§ **HOW TO COMPLETE THIS TASK**: Setting aside any pictures, reproduce the data exactly.

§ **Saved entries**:
┌──
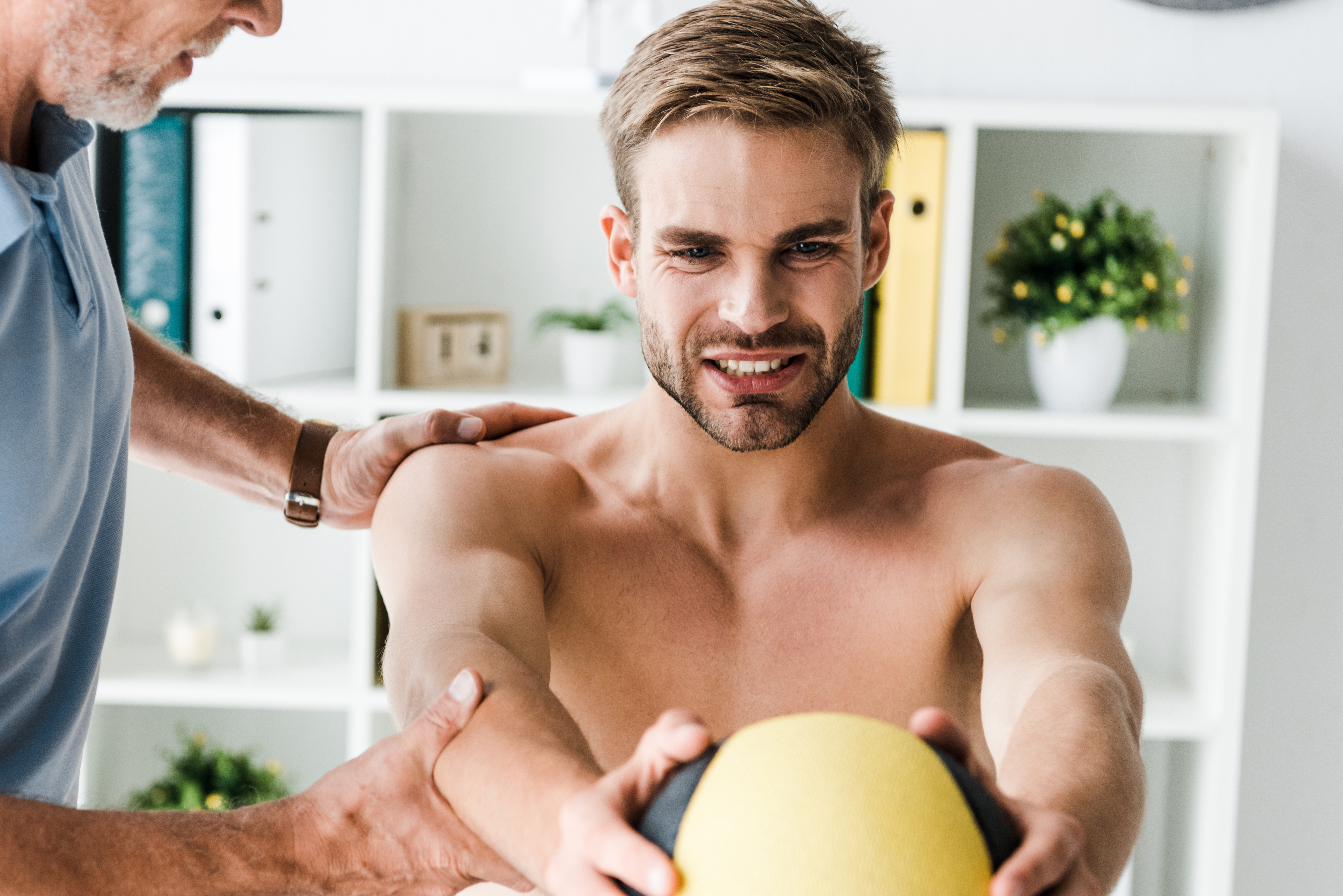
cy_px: 565
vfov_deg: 15.4
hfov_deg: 22.8
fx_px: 3321
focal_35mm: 89
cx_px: 450
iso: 500
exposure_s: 1/200
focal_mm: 65
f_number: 3.5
└──
§ **RESPONSE BOX**:
cy_px: 565
vfov_deg: 15.4
hfov_deg: 22.8
fx_px: 3321
focal_35mm: 89
cx_px: 450
iso: 500
exposure_s: 1/200
focal_mm: 65
f_number: 3.5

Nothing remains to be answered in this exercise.